Are you feeling the same as me? There’s a sense that we are all balancing on a tightrope over the Grand Canyon. We’ve made it most of the way and we can see the other side. Someone has put the Christmas tree up on the side we are heading to, the sprouts are on the boil and the pigs are firmly wrapped in their blankets. However, one of those springtime winds that they warn hikers of has just got up and the tightrope is swaying wildly. We look for something to grab onto but all we can to is hold the tiny rope we are standing on. Will we make it to Christmas?

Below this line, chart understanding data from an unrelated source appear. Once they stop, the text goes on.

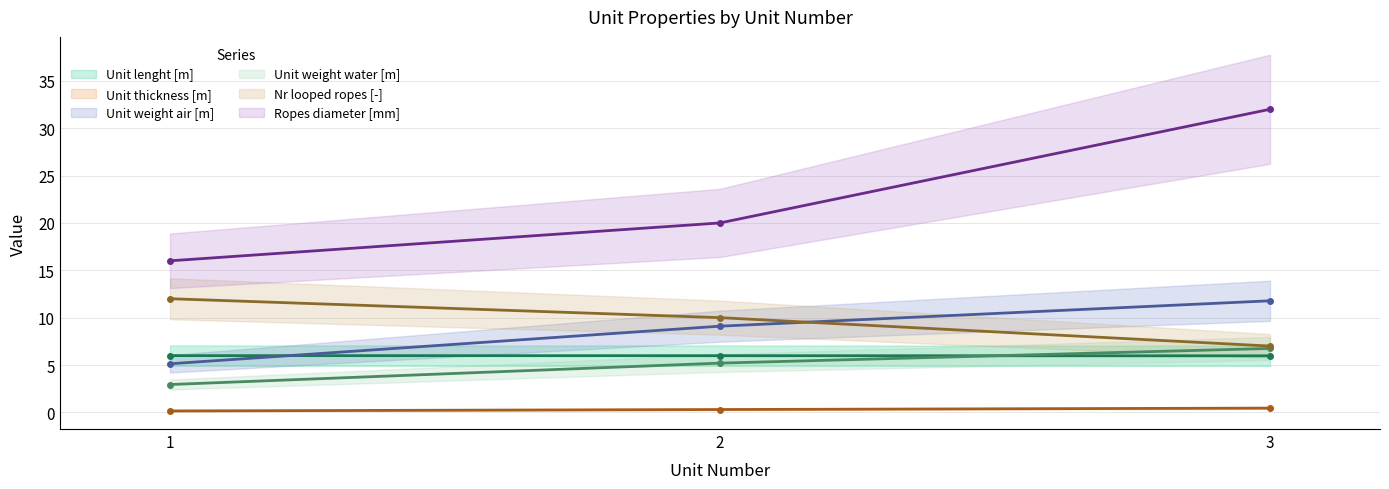

Reading left to right, transcribe all the data shown in this chart.

Unit lenght [m]: 6.0	6.0	6.0
Unit thickness [m]: 0.1	0.3	0.5
Unit weight air [m]: 5.1	9.1	11.8
Unit weight water [m]: 2.9	5.2	6.8
Nr looped ropes [-]: 12.0	10.0	7.0
Ropes diameter [mm]: 16.0	20.0	32.0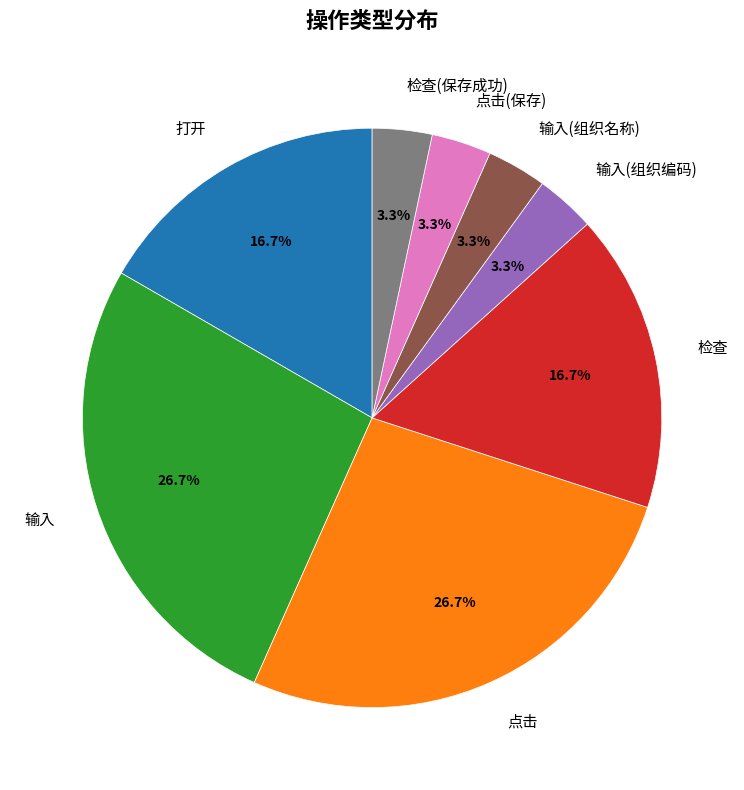

To the nearest percent, what is the average slice percentage?

12%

Oh my goodness. I’ve caught the metaphor disease. Maybe I should get into politics.
Metaphors are good for when you are trying to explain the unexplainable to yourself.
In school, one of our bubbles has popped. It’s been a shock. Somehow, we had been congratulating ourselves on our luck so far and then bang! The wheels came off the wagon, the cushion has fallen apart at the seems, everything’s a bit haywire, we’ve all come a cropper and it’s gone tits up.
Except that this little shock is just that. We will get over it, just like every other school has done. One person testing positive for COVID, especially when they are not very ill is not the end of the world. We will cope. However, the first, so close to Christmas feels like a double shock. We are all holding our breath, waiting for it to spread throughout the whole school but it probably won’t and we will all be fine and get on with it.
The Brexit negotiations are in a similar state, except that we have to watch our Prime Minister clowning around in the photo opportunity. The likelihood of that one getting to the other side of the Grand Canyon is looking increasingly unlikely and I don’t want to watch anymore.
)
On a lighter note there is always the controversy over how Nigella Lawson says microwave (meecro wavé) and the ensuing treats on Twitter of the words people mispronounce on purpose in their families. In our house we say daddycado (avocado), wishdosher (tumble drier - it is in the hole where the dishwasher used to be) and Lie- sester (Leicester), to name just a few. Weirdly, about 52% of people on Twitter don’t do this and thought Nigella needed to be taught how to correctly say the word. Luckily that’s not the same 52% who don’t enjoy my new favourite Twitter account @catshouldnt.
Life is about balance. If we all liked, worried or got angry about the same things then the world would definitely fall. I’m off to look at cats that are definitely not stuck and consider buying a microwave so that I can pronounce it like Nigella does, with a twinkle in my eye that half the population won’t notice.